* Try it: Only the lines from the top of the data through the line containing "#+end_example" should be duplicated, exactly as they appear.

::::::::::

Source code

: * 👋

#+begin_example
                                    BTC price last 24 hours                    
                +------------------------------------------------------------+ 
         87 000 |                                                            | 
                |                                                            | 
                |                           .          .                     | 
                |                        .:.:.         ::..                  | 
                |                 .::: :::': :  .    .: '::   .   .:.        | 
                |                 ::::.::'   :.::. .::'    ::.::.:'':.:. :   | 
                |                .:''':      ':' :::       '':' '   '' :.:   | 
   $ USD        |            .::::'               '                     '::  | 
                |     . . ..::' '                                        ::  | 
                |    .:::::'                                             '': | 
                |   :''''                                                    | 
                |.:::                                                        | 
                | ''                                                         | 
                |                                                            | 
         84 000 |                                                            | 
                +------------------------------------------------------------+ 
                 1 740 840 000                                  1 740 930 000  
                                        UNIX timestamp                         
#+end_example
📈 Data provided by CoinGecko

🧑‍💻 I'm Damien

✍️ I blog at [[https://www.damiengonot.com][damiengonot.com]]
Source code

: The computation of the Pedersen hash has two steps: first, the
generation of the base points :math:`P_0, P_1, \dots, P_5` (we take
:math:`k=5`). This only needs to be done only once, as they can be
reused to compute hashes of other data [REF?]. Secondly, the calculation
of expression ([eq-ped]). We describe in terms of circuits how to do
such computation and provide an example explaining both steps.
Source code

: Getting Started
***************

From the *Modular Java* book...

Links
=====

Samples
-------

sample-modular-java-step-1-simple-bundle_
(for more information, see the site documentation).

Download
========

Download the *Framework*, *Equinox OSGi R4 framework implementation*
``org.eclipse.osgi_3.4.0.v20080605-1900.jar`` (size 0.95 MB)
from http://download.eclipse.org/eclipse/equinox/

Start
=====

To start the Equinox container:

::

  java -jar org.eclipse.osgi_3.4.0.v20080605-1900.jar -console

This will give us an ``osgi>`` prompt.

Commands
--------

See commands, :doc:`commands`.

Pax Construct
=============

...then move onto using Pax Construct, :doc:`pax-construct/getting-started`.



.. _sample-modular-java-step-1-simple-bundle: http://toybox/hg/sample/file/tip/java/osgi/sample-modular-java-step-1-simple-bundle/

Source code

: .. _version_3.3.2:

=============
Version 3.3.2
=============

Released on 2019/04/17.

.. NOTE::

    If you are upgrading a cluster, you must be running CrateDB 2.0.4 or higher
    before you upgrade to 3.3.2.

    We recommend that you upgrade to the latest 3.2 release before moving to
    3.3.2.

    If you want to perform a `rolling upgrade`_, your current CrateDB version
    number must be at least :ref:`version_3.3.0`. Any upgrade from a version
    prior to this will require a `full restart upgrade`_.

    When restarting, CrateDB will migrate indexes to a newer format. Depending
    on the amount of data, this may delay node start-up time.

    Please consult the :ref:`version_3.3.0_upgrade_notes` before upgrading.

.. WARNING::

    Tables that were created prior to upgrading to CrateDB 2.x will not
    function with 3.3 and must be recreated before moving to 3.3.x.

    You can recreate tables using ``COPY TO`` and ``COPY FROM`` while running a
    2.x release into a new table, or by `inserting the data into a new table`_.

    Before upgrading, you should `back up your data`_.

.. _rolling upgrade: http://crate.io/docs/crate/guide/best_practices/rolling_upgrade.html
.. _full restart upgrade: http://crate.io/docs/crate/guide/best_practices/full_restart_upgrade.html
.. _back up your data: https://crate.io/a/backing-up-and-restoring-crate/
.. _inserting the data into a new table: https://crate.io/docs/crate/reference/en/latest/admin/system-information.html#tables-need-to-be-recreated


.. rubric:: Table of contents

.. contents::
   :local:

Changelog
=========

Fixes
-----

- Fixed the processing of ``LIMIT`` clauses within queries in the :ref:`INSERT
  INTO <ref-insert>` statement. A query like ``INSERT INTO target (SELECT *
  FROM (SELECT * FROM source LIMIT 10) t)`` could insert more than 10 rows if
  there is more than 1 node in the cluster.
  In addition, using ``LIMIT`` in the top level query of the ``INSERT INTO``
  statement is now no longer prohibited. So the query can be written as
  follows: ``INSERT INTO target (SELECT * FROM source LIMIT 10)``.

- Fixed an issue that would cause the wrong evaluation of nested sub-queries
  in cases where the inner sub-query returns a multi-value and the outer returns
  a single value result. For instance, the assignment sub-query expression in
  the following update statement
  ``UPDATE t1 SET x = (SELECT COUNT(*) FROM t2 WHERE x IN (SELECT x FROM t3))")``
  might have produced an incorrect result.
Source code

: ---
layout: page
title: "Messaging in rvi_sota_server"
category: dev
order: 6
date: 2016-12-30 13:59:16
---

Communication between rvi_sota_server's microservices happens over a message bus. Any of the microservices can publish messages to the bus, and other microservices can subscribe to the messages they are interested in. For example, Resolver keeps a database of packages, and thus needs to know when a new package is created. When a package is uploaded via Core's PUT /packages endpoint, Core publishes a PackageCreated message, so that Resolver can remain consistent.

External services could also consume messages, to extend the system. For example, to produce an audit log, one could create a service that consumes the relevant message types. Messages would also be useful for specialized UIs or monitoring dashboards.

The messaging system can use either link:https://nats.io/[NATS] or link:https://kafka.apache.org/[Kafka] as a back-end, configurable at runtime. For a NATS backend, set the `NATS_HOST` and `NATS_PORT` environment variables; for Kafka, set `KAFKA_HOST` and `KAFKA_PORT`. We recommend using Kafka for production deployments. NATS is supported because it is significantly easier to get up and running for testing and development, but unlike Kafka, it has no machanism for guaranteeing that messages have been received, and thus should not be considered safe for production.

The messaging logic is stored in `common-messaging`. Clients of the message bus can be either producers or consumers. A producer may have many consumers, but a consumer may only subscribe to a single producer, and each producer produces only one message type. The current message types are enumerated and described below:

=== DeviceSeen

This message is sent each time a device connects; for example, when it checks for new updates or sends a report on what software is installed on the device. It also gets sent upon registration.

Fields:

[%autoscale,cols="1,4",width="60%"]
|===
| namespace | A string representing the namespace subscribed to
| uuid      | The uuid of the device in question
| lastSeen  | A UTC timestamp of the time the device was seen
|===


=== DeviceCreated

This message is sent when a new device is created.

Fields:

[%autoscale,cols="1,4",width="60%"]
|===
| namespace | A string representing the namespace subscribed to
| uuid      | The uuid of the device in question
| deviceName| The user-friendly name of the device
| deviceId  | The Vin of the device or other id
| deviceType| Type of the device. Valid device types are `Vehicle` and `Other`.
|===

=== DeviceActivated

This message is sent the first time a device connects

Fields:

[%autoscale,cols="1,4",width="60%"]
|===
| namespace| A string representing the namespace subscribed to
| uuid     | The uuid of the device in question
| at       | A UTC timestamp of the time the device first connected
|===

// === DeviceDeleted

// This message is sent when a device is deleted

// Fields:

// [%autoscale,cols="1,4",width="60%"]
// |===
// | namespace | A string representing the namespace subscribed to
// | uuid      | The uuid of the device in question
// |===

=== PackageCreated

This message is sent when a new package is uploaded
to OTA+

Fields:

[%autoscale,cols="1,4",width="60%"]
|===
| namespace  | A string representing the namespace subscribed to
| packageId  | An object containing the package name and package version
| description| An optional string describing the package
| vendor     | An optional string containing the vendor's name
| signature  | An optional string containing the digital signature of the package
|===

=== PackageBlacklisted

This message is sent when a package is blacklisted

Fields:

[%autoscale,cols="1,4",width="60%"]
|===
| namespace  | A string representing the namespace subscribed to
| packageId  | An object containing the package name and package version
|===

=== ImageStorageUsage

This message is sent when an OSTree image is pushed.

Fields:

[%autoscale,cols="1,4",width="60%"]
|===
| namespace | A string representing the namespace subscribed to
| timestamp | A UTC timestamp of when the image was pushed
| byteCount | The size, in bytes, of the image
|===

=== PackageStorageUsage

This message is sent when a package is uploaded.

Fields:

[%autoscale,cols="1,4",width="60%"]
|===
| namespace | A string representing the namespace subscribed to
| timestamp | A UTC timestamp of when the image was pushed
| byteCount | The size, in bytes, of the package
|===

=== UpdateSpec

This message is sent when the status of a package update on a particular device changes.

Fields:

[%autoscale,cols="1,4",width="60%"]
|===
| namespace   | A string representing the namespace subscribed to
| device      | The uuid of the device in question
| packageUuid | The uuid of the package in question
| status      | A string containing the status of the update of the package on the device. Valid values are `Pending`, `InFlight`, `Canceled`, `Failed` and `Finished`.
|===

::::::::::

* Answer to the exercise:
Source code

: * 👋

#+begin_example
                                    BTC price last 24 hours                    
                +------------------------------------------------------------+ 
         87 000 |                                                            | 
                |                                                            | 
                |                           .          .                     | 
                |                        .:.:.         ::..                  | 
                |                 .::: :::': :  .    .: '::   .   .:.        | 
                |                 ::::.::'   :.::. .::'    ::.::.:'':.:. :   | 
                |                .:''':      ':' :::       '':' '   '' :.:   | 
   $ USD        |            .::::'               '                     '::  | 
                |     . . ..::' '                                        ::  | 
                |    .:::::'                                             '': | 
                |   :''''                                                    | 
                |.:::                                                        | 
                | ''                                                         | 
                |                                                            | 
         84 000 |                                                            | 
                +------------------------------------------------------------+ 
                 1 740 840 000                                  1 740 930 000  
                                        UNIX timestamp                         
#+end_example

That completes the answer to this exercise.